[Collected data]
[Start of Attachment]

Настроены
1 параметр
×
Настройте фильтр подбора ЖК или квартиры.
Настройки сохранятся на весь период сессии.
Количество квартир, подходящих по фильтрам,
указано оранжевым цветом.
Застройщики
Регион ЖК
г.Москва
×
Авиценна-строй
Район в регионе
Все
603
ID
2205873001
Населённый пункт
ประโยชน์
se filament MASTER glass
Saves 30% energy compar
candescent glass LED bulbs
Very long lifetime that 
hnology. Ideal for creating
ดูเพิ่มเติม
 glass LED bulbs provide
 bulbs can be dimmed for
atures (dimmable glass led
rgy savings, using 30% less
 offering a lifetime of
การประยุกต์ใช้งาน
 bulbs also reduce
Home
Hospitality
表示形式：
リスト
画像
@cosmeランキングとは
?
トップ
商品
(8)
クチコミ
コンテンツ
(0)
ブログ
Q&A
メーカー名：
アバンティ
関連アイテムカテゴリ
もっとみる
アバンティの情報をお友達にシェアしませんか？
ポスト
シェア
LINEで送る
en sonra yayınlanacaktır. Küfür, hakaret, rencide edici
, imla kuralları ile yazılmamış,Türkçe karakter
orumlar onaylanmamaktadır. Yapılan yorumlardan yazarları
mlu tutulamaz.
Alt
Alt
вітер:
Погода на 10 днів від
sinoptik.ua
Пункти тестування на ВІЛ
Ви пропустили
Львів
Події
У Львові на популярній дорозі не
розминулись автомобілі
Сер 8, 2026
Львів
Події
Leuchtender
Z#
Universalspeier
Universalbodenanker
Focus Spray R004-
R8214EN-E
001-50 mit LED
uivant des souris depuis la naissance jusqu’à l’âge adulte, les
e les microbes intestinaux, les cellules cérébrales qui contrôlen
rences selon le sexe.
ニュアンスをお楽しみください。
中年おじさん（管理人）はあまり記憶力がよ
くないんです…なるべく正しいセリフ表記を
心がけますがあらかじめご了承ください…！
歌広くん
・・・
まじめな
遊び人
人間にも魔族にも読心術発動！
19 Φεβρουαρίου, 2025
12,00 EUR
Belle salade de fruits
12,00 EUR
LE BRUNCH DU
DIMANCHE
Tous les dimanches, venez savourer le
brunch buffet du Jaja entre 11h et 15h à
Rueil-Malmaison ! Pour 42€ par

[End of Attachment]

> _Problem to solve_
Report all lines of the data above that include the string "lifetime".

> _Solution for this exercise_
Very long lifetime that 
 offering a lifetime of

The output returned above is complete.